At the macro level, in the Australian economy there is income growth, job vacancies and employment are both at record highs, and the unemployment rate is close to 50-year lows, he added.

“Also, household balance sheets are very robust thanks to a surge in savings through the pandemic.”

Mr Pressley said the fundamentals of property investing were still incredibly strong, and while he expects prices in Sydney and Melbourne to lose somewhere between 10% and 15% in value by June next year, the other capitals will likely see more ‘normal’ growth of between 2% and 7% per year.

Assuming the RBA continues along its current path and most of the cash rate rises occur by the middle of 2023, he anticipates in around 12 months from now there will be a bigger critical mass of people feeling more confident to enter the real estate market again.

A narrow window of opportunity

The potentially short-lived housing slowdown in Australia would provide what may be a very short window of opportunity to buy while competition is low and prices aren’t quite so high.

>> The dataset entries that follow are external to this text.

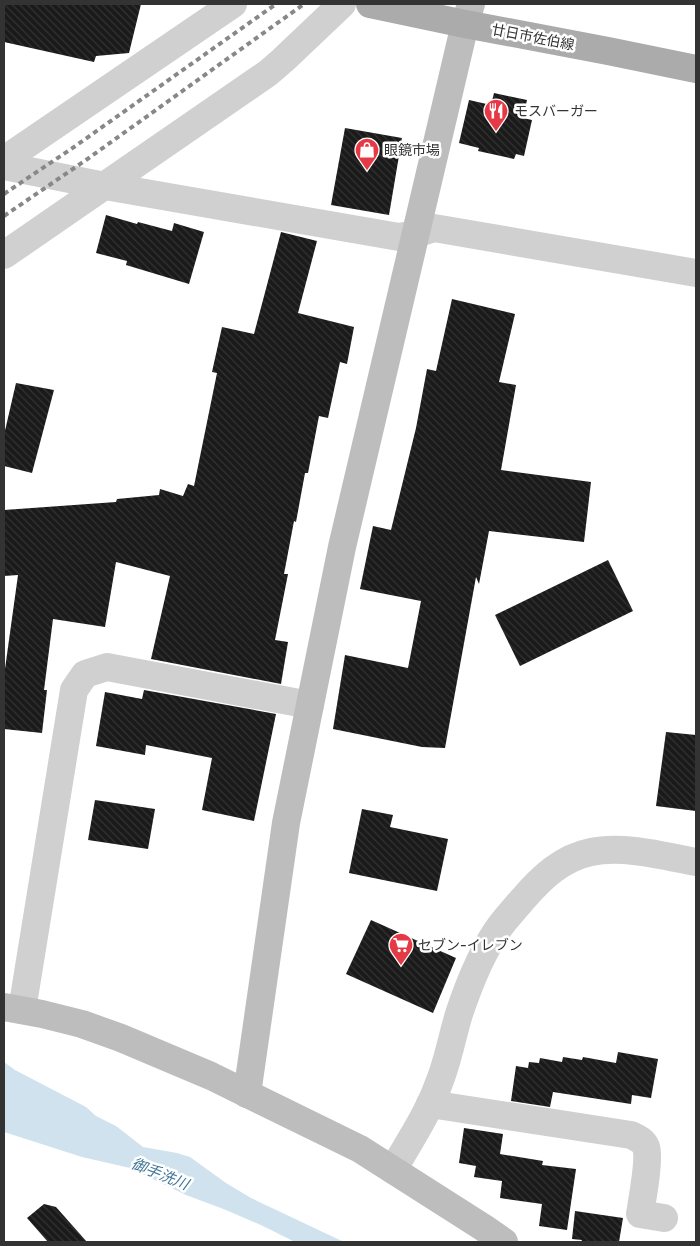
<svg xmlns="http://www.w3.org/2000/svg" width="700" height="1246" font-family="Rubik,'Noto Sans JP',sans-serif">
	<style>
		.water { fill: #cfe2ee }
		.building { fill: url(#building-back-hatch) }
		.lines { fill: none; stroke-linecap: round; stroke-linejoin: round }
		.street { stroke: #d0d0d0; stroke-width: 28 }
		.secondary { stroke: #bdbdbd; stroke-width: 28 }
		.primary { stroke: #ababab; stroke-width: 28 }
		.rail { stroke: #888; stroke-width: 4; stroke-dasharray: 5 4; stroke-linecap: butt }
		.labels { text-anchor: middle; stroke-width: 5; stroke-linejoin: round; paint-order: stroke }
		.street-label { font-size: 14px; fill: #333; stroke: #fff }
		.poi-label { font-size: 14px; fill: #333; stroke: #fff; text-anchor: start }
		.water-label { font-size: 15px; font-style: italic; fill: #3f7597; stroke: #fff }
	</style>
	<defs>
		<pattern id="building-back-hatch" width="6" height="6" patternUnits="userSpaceOnUse" patternTransform="scale(1.25)"><rect width="6" height="6" fill="#1a1a1a"/><path d="M-1 5l2 2M0 0l6 6M5-1l2 2" fill="none" stroke="#333"/></pattern>
	</defs>
	<rect width="100%" height="100%" fill="#fff"/>
	<path class="water" d="M4,1062L15,1070L86,1107L96,1116L116,1126L143,1147L177,1153L190,1157L226,1183L251,1198L344,1242H295L263,1226L226,1210L186,1195L130,1168L82,1157L4,1132Z"/>
	<g class="building">
		<path d="M4,4H141L129,53L96,56L94,62L4,42Z"/>
		<path d="M494,93L527,100L523,118L532,120L524,156L516,154L514,159L478,151L479,148L459,143L469,100L491,105Z"/>
		<path d="M345,128L402,138L389,215L331,205Z"/>
		<path d="M106,215L137,224L138,222L172,231L174,223L204,232L189,284L126,265L127,261L96,253Z"/>
		<path d="M281,232L317,241L298,313L354,327L347,364L340,362L328,418L319,416L308,473H305L296,522L294,521L284,574H288L275,640L288,642L281,684L151,659L170,576L116,562L105,627L53,619L44,690H47L42,733L4,729V676L18,575L4,576V510L116,502L117,499L159,495L160,489L183,496L188,484L194,486L217,373L212,372L222,327L254,334Z"/>
		<path d="M452,299L515,314L499,382L516,385L501,470L591,482L584,542L489,531L479,584L476,577L445,748L422,747L333,729L345,655L408,668L421,601L360,589L373,526L391,530L416,428L427,369L436,371Z"/>
		<path d="M16,383L54,390L32,473L4,466V435Z"/>
		<path d="M608,560L633,611L520,666L495,615Z"/>
		<path d="M144,690L276,714L254,821L202,810L212,758L146,745L145,755L96,746L105,692L142,699Z"/>
		<path d="M666,732L696,735V811L656,806Z"/>
		<path d="M95,800L155,809L148,849L88,840Z"/>
		<path d="M362,809L393,815L390,827L448,839L437,891L349,873Z"/>
		<path d="M371,920L456,958L433,1013L346,974Z"/>
		<path d="M618,1052L658,1059L651,1098L632,1095L631,1104L553,1092L550,1107L511,1101L516,1066L528,1068L529,1062L539,1063L540,1058L562,1062L563,1057L582,1060L583,1057L616,1063Z"/>
		<path d="M464,1128L503,1134L500,1154L543,1161L542,1165L576,1169L567,1230L539,1226L542,1204L500,1198L502,1181L474,1177L476,1166L459,1163Z"/>
		<path d="M44,1204L56,1207L87,1242H48L27,1218Z"/>
		<path d="M575,1211L623,1218L619,1242H581L582,1240L572,1239Z"/>
	</g>
	<g class="lines">
		<g class="street">
			<path d="M4,160L233,4"/>
			<path d="M4,166L105,186L399,237L416,234L434,228L696,273"/>
			<path d="M4,255L268,73L283,60L342,4"/>
			<path d="M22,1010L74,690L85,674L107,667L310,705"/>
			<path d="M430,1104L631,1135C637,1138 643,1140 646,1147C650,1158 642,1201 640,1214L664,1218"/>
			<path d="M393,1170C409,1142 428,1114 439,1083C448,1061 452,1037 459,1014C469,984 483,949 501,925C508,916 516,907 523,899C542,877 562,858 591,852C623,845 664,856 696,862"/>
		</g>
		<g class="secondary">
			<path d="M4,1007L42,1014L82,1024L121,1038L211,1076L360,1149L484,1228L504,1242"/>
			<path d="M247,1094L286,823L342,547L465,24L471,4"/>
		</g>
		<path class="primary" d="M370,4L465,24L608,51L696,69"/>
		<g class="rail">
			<path d="M4,194L74,147L276,4"/>
			<path d="M4,216L86,160L304,4"/>
		</g>
	</g>
	<defs>
		<symbol id="restaurant-pin" viewBox="-11 -11 22 30"><path d="M0 17L-7.5 6A9.5 9.5 0 1 1 7.5 6Z" fill="#e63946" stroke="#fff"/><path d="M-5-6h1v4h1v-4h1v4h1v-4h1v5L-1.5 .5V6h-2V.5L-5-1ZM5-6V6H3V1.5H1.5Q1.5-4 5-6Z" fill="#fff"/></symbol>
		<symbol id="shop-pin" viewBox="-11 -11 22 30"><path d="M0 17L-7.5 6A9.5 9.5 0 1 1 7.5 6Z" fill="#e63946" stroke="#fff"/><path d="M-5-2.5h2.3a2.7 3.5 0 0 1 5.4 0H5L5.5 6h-11ZM-1.5-2.5h3a1.5 2.3 0 0 0-3 0Z" fill="#fff"/></symbol>
		<symbol id="supermarket-pin" viewBox="-11 -11 22 30"><path d="M0 17L-7.5 6A9.5 9.5 0 1 1 7.5 6Z" fill="#e63946" stroke="#fff"/><path d="M-6-5.5h2.5l.6 2H6L4.5 2H-2.5L-4.4-4H-6ZM-1.5 3.2a1.3 1.3 0 1 0 .1 0ZM3 3.2a1.3 1.3 0 1 0 .1 0Z" fill="#fff"/></symbol>
	</defs>
	<g fill-rule="evenodd">
		<use href="#restaurant-pin" x="482" y="97" width="28" height="38"/>
		<use href="#shop-pin" x="353" y="136" width="28" height="38"/>
		<use href="#supermarket-pin" x="387" y="931" width="28" height="38"/>
	</g>
	<g class="labels">
		<g class="street-label">
			<text transform="translate(533 37) rotate(11)" y="5">廿日市佐伯線</text>
		</g>
		<g class="poi-label">
			<text x="514" y="116">モスバーガー</text>
			<text x="384" y="155">眼鏡市場</text>
			<text x="418" y="950">セブン-イレブン</text>
		</g>
		<g class="water-label">
			<text transform="translate(160 1174) rotate(22)" y="5">御手洗川</text>
		</g>
	</g>
	<rect width="700" height="1246" fill="none" stroke="#333333" stroke-width="10"/>
</svg>
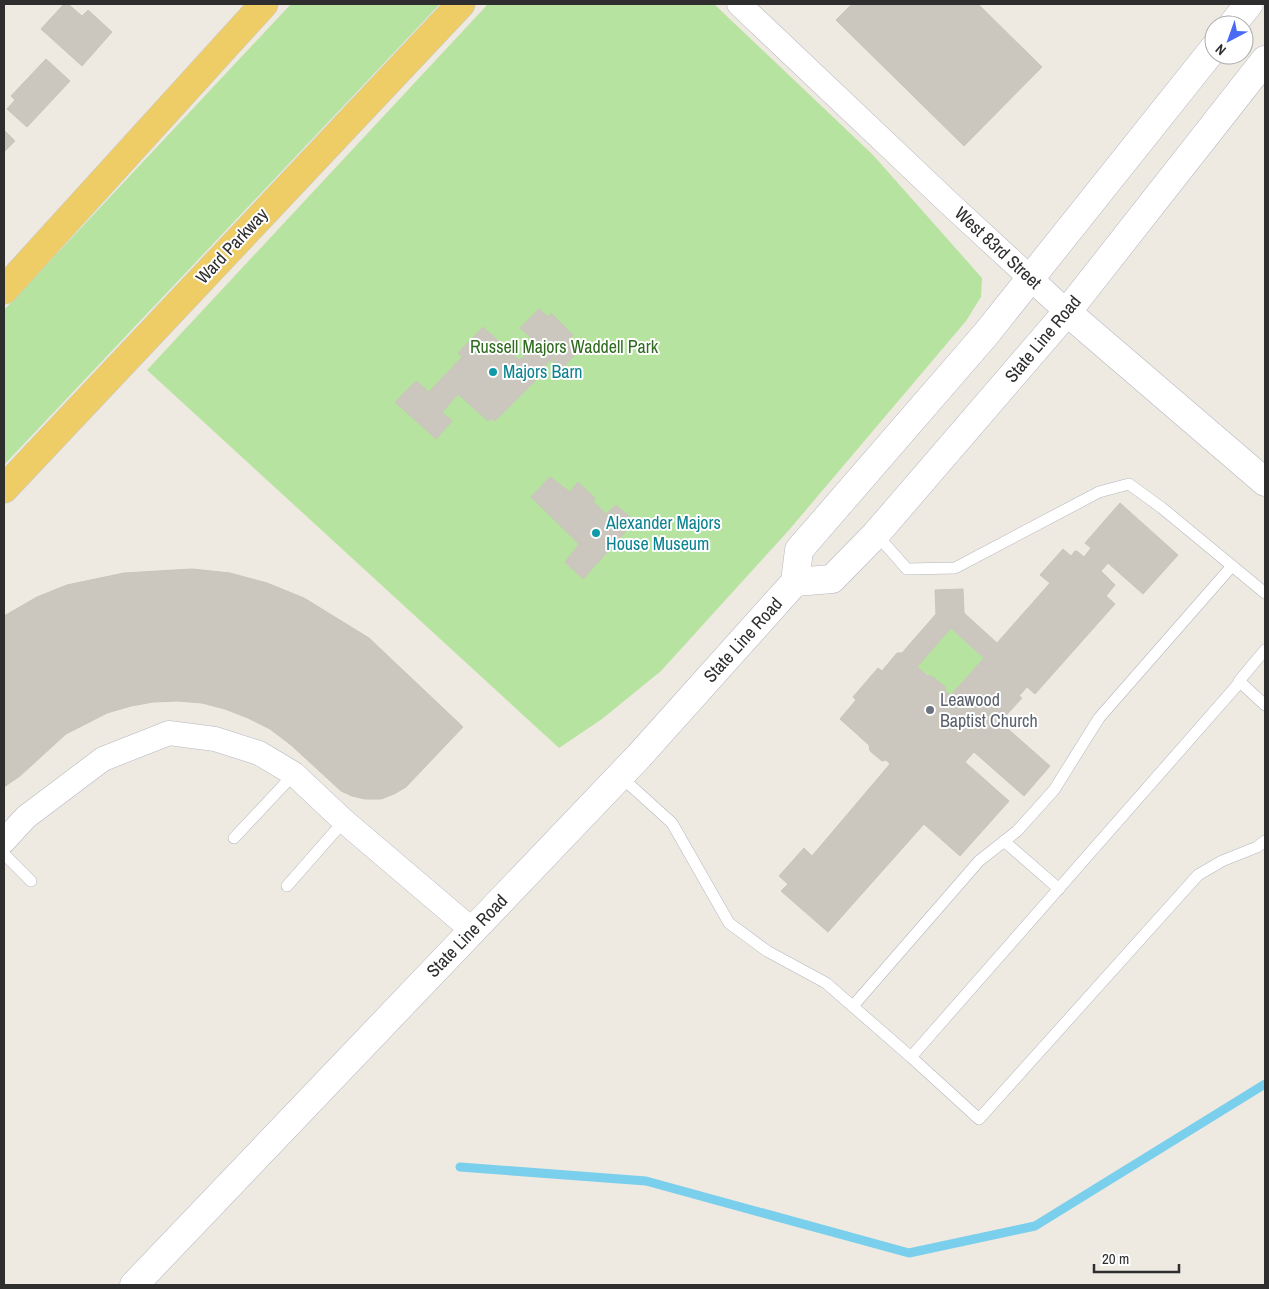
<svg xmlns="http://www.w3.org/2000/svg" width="1269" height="1289" font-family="'Archivo Narrow',sans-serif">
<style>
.green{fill:#b7e3a0}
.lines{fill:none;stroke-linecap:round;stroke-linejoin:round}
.stream{stroke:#79cfec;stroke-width:9}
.building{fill:#cbc7bf;stroke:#cac5ba;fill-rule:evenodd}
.lane-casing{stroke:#b4b7c0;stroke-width:12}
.street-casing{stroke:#b4b7c0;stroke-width:25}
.secondary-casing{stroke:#b4b7c0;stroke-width:29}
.primary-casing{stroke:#c9c9c9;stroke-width:29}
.lane{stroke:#fff;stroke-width:11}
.street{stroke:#fff;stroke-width:24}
.secondary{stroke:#fff;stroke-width:28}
.primary{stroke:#eecd67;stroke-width:28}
.culture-dot{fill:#0f9aa8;stroke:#fff;stroke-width:2}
.worship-dot{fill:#6b7280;stroke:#fff;stroke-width:2}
.labels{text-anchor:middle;stroke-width:4;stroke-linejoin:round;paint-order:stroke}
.street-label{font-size:18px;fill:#2e2e2e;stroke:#fff}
.park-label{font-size:18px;fill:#2e6b1e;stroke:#fff}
.culture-label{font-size:18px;fill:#0d838f;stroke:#fff;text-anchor:start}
.worship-label{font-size:18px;fill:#5b616d;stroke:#fff;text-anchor:start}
</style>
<rect width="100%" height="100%" fill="#eee9e1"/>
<g class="green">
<path d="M291,4H440L4,465V310Z"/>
<path d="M488,4H714L873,155L982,278L981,297L966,321L789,530L661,671L602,719L559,748L147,370Z"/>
<path d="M951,628L984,658L951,695L946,692L945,687C936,679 926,674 917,667Z"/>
</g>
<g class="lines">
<path class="stream" d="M460,1167L646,1181L909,1253L1035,1226L1265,1084"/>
</g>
<g class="building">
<path d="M64,4H68L82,16L88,10L112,32L82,66L41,29Z"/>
<path d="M852,4H978L1042,67L964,146L836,20Z"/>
<path d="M46,59L70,81L27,127L7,109L15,100L11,96Z"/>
<path d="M4,130L15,141L4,152Z"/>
<path d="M539,309L548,317L551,313L573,335L571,338L581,348L562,369L551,360L535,375L538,378L495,421L491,418L488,421L458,394L442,412L452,421L436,439L395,402L416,381L429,392L462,357L458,353L483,327L519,360L526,355L520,349L531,338L520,328Z"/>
<path d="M550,477L570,492L578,482L595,498L593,501L606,514L616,505L635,521L583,579L565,562L579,544L531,497Z"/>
<path d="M1120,503L1178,555L1143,594L1108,563L1101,571L1115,585L1106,596L1115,604L1035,694L1027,687L1019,696L1022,698L1000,722L1050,766L1024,796L974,752L965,762L1009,801L960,856L924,824L828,932L781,891L788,884L779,876L804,848L812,856L890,764L886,760L882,761L870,751L869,745L840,719L856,700L853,697L878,668L882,671L897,653H902L936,614L935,590L963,589L964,613L997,643L1050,583L1040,575L1063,549L1071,556L1075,551H1077L1084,557L1091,548L1085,543ZM951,628L984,658L951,695L946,692L945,687L933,677L927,675L917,667Z"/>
<path d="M192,569L230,573L267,583L304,598L369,638L463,727L406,787L394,794L381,799H365L352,796L341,791L291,745L270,729L248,718L225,709L202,703L178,701L153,702L131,706L107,713L66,734L20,776L4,787V616L37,597L67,585L124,573Z"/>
</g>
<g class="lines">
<g class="lane-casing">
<g id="lane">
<path d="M876,534L907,569L955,568L1099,492L1129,484L1162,508L1265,593"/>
<path d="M1265,650L1239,681L1265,705"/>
<path d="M1240,682L911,1057L979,1119L1198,875L1222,861L1257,847L1265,841"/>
<path d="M620,776L672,823L729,923L767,951L826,983L911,1057"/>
<path d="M234,838L294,774"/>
<path d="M1004,841L1059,889"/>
<path d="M4,854L31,881"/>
<path d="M287,886L344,821"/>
<path d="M853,1006L979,861L1017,831L1054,790L1099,718L1232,566"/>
</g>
</g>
<g class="street-casing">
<g id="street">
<path d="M739,4L950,204L1067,312"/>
<path d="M4,841L26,817L103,759L169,733L215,739L259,753L294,774L344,821L472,930"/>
</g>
</g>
<g class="secondary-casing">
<g id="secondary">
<path d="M1232,25L1249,4"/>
<path d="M1067,312L1265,482"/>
<path d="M795,582L832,579L876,534L1067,312L1265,60"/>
<path d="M134,1285L639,756L795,582L799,550L986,334L1214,48"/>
</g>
</g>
<g class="primary-casing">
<g id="primary">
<path d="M4,290L264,4"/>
<path d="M4,489L461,4"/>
</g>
</g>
<use href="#lane" class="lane"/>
<use href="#street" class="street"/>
<use href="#secondary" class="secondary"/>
<use href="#primary" class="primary"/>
</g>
<g class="culture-dot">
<circle cx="493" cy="372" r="5"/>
<circle cx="596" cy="533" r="5"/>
</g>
<circle class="worship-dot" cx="930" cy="710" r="5"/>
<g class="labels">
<g class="street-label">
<text transform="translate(232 246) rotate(-47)" y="6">Ward Parkway</text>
<text transform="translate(998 248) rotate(43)" y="6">West 83rd Street</text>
<text transform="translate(1043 339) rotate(-50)" y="6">State Line Road</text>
<text transform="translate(743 640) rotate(-48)" y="6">State Line Road</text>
<text transform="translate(467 936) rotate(-46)" y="6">State Line Road</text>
</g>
<g class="park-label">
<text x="564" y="353">Russell Majors Waddell Park</text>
</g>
<g class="culture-label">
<text x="503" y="378">Majors Barn</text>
<text x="606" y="529">Alexander Majors<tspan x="606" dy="21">House Museum</tspan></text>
</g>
<g class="worship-label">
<text x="940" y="706">Leawood<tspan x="940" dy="21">Baptist Church</tspan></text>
</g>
</g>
<rect width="1269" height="1289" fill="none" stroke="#2e2e2e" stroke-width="10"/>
<g transform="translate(1229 40) rotate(221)"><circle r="24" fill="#ffffff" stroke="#ababab"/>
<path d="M0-4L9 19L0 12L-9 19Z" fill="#486af5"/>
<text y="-8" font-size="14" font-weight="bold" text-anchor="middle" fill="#2e2e2e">N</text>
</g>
<path d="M1094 1264v8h85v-8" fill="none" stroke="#2e2e2e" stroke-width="2.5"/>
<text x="1102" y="1264" font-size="15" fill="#2e2e2e" stroke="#ffffff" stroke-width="4" paint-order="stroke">20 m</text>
</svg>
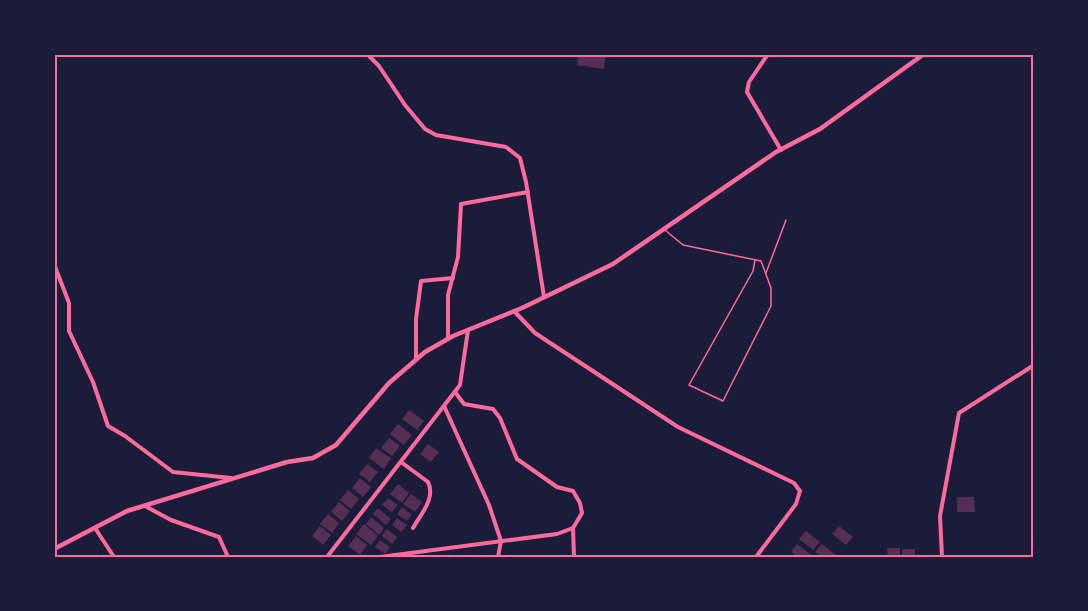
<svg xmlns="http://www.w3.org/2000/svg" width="1088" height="611" viewBox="0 0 1088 611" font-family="'IBM Plex Sans',sans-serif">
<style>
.building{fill:#542f53}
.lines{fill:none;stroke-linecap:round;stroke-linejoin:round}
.service{stroke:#ff6b9d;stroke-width:1.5}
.minor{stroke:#ff6b9d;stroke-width:4}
.tertiary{stroke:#ff6b9d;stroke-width:4.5}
.neatline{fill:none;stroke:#ff6b9d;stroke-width:2}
</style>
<rect width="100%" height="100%" fill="#1b1b3a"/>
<g class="building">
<path d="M578 54H606L604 69 577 65Z"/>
<path d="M409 410 424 421 417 430 402 419Z"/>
<path d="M398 424 412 435 404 445 390 434Z"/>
<path d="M389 438 400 446 392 456 381 448Z"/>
<path d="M428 444 439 452 431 462 420 454Z"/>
<path d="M376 448 391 458 384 469 369 458Z"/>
<path d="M367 464 378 472 370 482 359 474Z"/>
<path d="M360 478 371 487 363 497 352 488Z"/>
<path d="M398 484 409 493 402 503 390 494Z"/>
<path d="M348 490 359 499 351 509 340 500Z"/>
<path d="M411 494 422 502 415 512 403 504Z"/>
<path d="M957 497H974L975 512H957Z"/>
<path d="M388 498 398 505 392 512 382 505Z"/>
<path d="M339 502 350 511 342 521 331 512Z"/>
<path d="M402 507 412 515 407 521 397 514Z"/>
<path d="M378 508 391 519 386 525 373 514Z"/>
<path d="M328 514 339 523 332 533 320 524Z"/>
<path d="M371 517 384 528 379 535 366 524Z"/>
<path d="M397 518 407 525 401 532 392 525Z"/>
<path d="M364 524 378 536 371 545 356 534Z"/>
<path d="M320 526 331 535 323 545 312 536Z"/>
<path d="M839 526 853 537 846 545 832 534Z"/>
<path d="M387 529 397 537 392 544 382 536Z"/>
<path d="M806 531 820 542 813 550 799 539Z"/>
<path d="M356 536 367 545 360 555 348 546Z"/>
<path d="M380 540 390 547 385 554 375 547Z"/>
<path d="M797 544 811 555 809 557H797L791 552Z"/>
<path d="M822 544 836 555 834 557H822L815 552Z"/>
<path d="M887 548H900V557H888Z"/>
<rect x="902" y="549" width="13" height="8"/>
</g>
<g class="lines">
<g class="service">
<path d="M665 230 683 245 761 261 771 288V306L723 401 689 385 753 271 755 260"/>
<path d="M766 273 786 220"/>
</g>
<g class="minor">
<path d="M367 54 379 66 405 105 425 129 436 135 506 147 520 158 526 182 544 297"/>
<path d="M768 54 749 82 747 92 781 150"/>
<path d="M54 264 69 303V331L93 382 108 426 125 436 173 472 231 478"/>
<path d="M514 311 535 333 678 427 794 483 800 491 796 504 756 557"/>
<path d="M448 339V295L458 257 461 204 528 192"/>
<path d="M416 359V319L421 281 453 278"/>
<path d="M455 392 464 404 493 409 500 418 517 459 557 487 573 491 580 503 582 513 573 528 574 557"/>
<path d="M444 406 489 505 501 541 498 557"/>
<path d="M401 462 428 482C436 498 421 514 413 528"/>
<path d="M145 506 171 520 219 537 228 557"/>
<path d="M95 528 114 557"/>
<path d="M327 557 460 385 468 330"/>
<path d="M380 557 557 534 573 528"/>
<path d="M942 557 940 516 959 413 1034 365"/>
</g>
<path class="tertiary" d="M54 549 127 511 287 462 313 458 336 445 389 383 425 352 453 336 522 308 613 264 776 152 820 129 924 54"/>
</g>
<rect width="1088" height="611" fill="none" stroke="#1b1b3a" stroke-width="111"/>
<rect x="56" y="56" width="976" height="500" class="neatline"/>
</svg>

“The opportunity is a chance to participate in real estate and pick the right quality asset during a period of time when everyone is spooked,” Mr Pressley said.

“The window of opportunity is now – get composed, form your own opinions with good quality information, and block out everything else.

“When you do that you will be reminded that housing is shelter, and there is not enough of it.

“It requires a liability to purchase it, but the cost of buying that liability is still ridiculously low.”